Ein Pluspunkt des Carsharings ist die einfache Nutzung. Hat man sich als Nutzer registriert, fallen bei Stadtmobil im günstigsten Tarifs nur 30 Euro für die Aktivierung und zwei Euro pro Fahrt, 17 Cent pro Kilometer und 2,60 Euro pro Stunde an. Das Buchen funktioniert übers Internet, auch mobil. Man sucht den nächsten Standort aus, bucht ein Fahrzeug. Eine Chipkarte, an das Lesegerät hinter der Windschutzscheibe gehalten, wird vom Bordcomputer registriert, er öffnet die Zentralverriegelung. Dann braucht man nur noch das Handschuhfach zu öffnen, mit einem Pin-Code den Autoschlüssel aus der Halterung zu nehmen – und schon kann man losfahren. Die Kosten werden monatlich abgebucht.

Nach Unfall interessant

Bäumlein ist mit dem Angebot zufrieden, er wünscht sich aber, dass die Stadt aktiv für Carsharing werben soll. Immerhin gibt es in Bad Vilbel keine Hürden wie in Frankfurt, wo Stadtmobil Stellplätze für 150 Euro im Monat mieten müsse, wie Franke klagt.

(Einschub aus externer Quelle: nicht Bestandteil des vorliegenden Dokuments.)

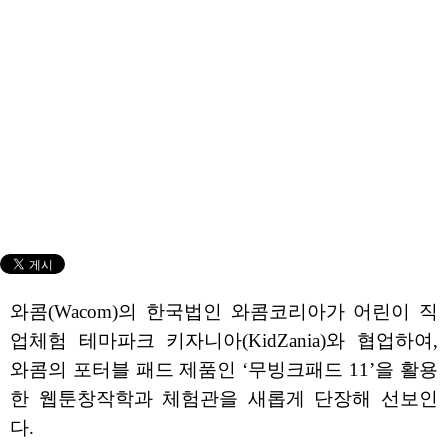
와콤(Wacom)의 한국법인 와콤코리아가 어린이 직
업체험 테마파크 키자니아(KidZania)와 협업하여,
와콤의 포터블 패드 제품인 ‘무빙크패드 11’을 활용
한 웹툰창작학과 체험관을 새롭게 단장해 선보인
다.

Zufrieden ist auch Daniel Müller, der das Carsharing-Angebot des Ford-Handlers Auto Jörg betreut. Der hat bereits 100 Nutzer und drei Standorte: am Nordbahnhof, dem Parkhaus Niddaplatz und in der Bahnhofsstraße 53 in Dortelweil. Einer seiner Firmenkunden ist Norbert Ott von der benachbarten Clientas-Unfallhilfe. Auch er schätzt die hohe Flexibilität und die überschaubaren Kosten. Das lohne sich etwa für Klienten, die bei unklarer Haftung nach einem Unfall noch auf den Leihwagen warten oder anreisten, um mehrere Ärzte vor Ort zu konsultieren. Aber auch bei einem neuen Mitarbeiter, dem man vor Ende der Probezeit noch keinen neuen Firmenwagen bestellen müsse, schildert Ott.

Und wenn man bei Carsharing von einem auf den anderen Tag buche, sei das billiger, weil nicht tageweise abgerechnet werde, sondern nach Stunden. Ein Ford Ka koste im günstigsten Tarif 19 Cent pro Kilometer und 2,30 Euro pro Stunde, die Registrierung 49 Euro, zählt Müller auf.

20 Nutzer hat Ford in Bad Vilbel schon – und 20 nutzbare Fahrzeuge. Allerdings sei Carsharing bei Auto-Jörg kein eigener Geschäftszweig, „wir wollen den Markt beobachten“, sagt Müller. Und damit auch ein bisschen für Autokäufe werben. Trotzdem nutzt der Händler auch Gelegenheiten wie die Nachbarschaft zu einem Baumarkt, wo man ebenfalls einen Stellplatz für einen weiteren Wagen plant.